If my feelings become the focus of  the coaching, I sit with that  discomfort. And yes, it is uncomfortable to be so seen. To say otherwise would be disingenuous. But I accept their psychicness, hyperempathy, or however they choose to label it,  as a taken for granted fact that they don’t have to explain. If hypervigilance has gotten entangled with it,  I acknowledge its presence, and refer the client to a therapist, because trauma treatment is beyond my scope of practice. But I tell them that one  does not cancel out the other. Our need to scan our environment for threat is not the same as our longing for connection. To conflate the two is dangerous because it is pathologizing and ignores crucial aspects of autistic cognition.

I hope that one day I will live in  a time when more therapists will feel safe enough to disclose their autism to clients and colleagues. While I recognize that there are some key differences between coaching and therapy, I think that much of what I’ve learned from coaching can be applied to a therapeutic context.
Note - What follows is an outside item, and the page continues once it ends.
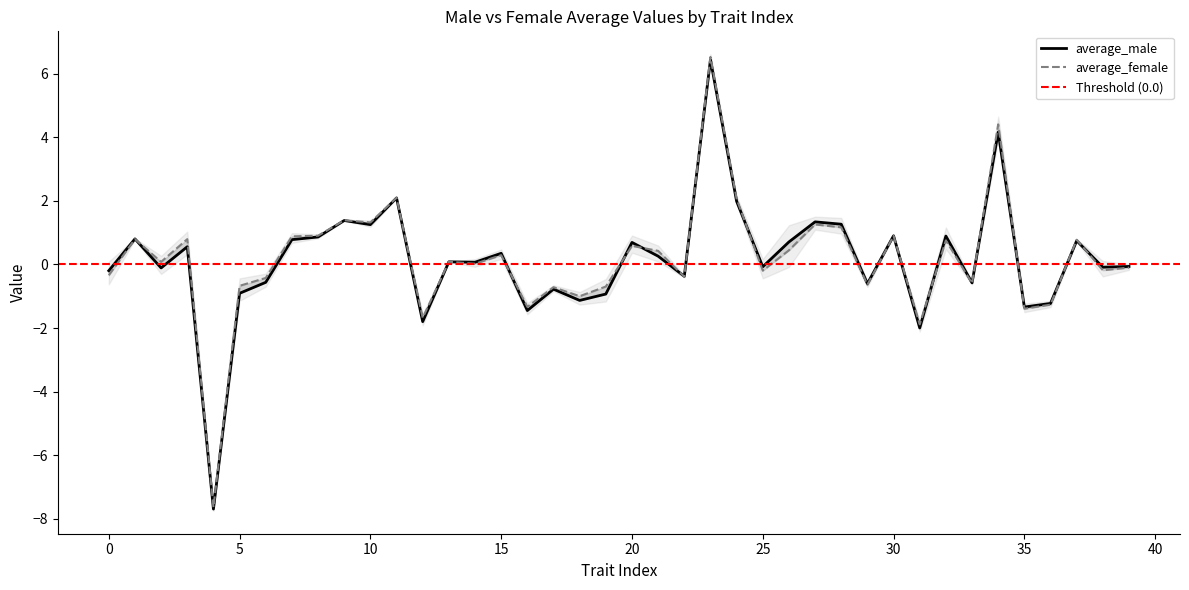

Reading left to right, extract all data points from this chart.

average_male: -0.2	0.8	-0.1	0.6	-7.7	-0.9	-0.6	0.8	0.9	1.4	1.3	2.1	-1.8	0.1	0.1	0.4	-1.4	-0.8	-1.1	-0.9	0.7	0.3	-0.4	6.4	2.0	-0.1	0.7	1.3	1.3	-0.6	0.9	-2.0	0.9	-0.6	4.2	-1.3	-1.2	0.7	-0.1	-0.1
average_female: -0.3	0.8	0.1	0.8	-7.6	-0.7	-0.4	0.9	0.9	1.4	1.3	2.1	-1.7	0.1	0.0	0.3	-1.3	-0.7	-1.0	-0.7	0.6	0.4	-0.4	6.5	2.1	-0.2	0.4	1.3	1.2	-0.6	0.9	-1.9	0.8	-0.6	4.4	-1.4	-1.3	0.8	-0.2	-0.1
I speak from my lived experience as an AuDHDer, not just when they first decide to work with me, but continuously. I’ve found that when done thoughtfully, and especially during conversations about ableism, it’s possible to use moment-to-moment self-disclosure in that “Me too!”  way that is so affirming to many neurodivergent folks.  Most of us have been gaslighted and told our struggles aren’t real. Such disclosures also seek to dismantle what the founders of the Kintsugi Therapist Collective call the well provider unwell patient binary.

Most importantly, I normalize the shame that surfaces when you inadvertently pry into someone else’s private thoughts and  then bump up against their  boundaries. I tell clients that the wound of too-muchness is one that we share.

It’s not just their shame. It’s mine. It’s yours. It’s ours.